• _Your instructions_
Retype exactly the stretch of lines that begins at the line containing "bundle field validation" and ends at the last line of the data, with no other lines.

(Rendered images with source text)
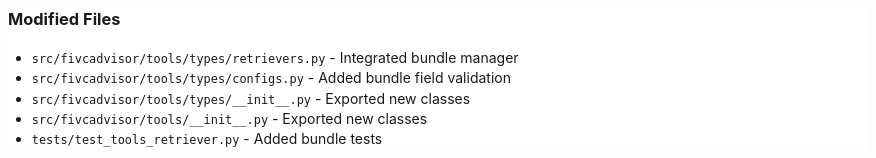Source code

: ### Modified Files
- `src/fivcadvisor/tools/types/retrievers.py` - Integrated bundle manager
- `src/fivcadvisor/tools/types/configs.py` - Added bundle field validation
- `src/fivcadvisor/tools/types/__init__.py` - Exported new classes
- `src/fivcadvisor/tools/__init__.py` - Exported new classes
- `tests/test_tools_retriever.py` - Added bundle tests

• _Answer for this exercise_
- `src/fivcadvisor/tools/types/configs.py` - Added bundle field validation
- `src/fivcadvisor/tools/types/__init__.py` - Exported new classes
- `src/fivcadvisor/tools/__init__.py` - Exported new classes
- `tests/test_tools_retriever.py` - Added bundle tests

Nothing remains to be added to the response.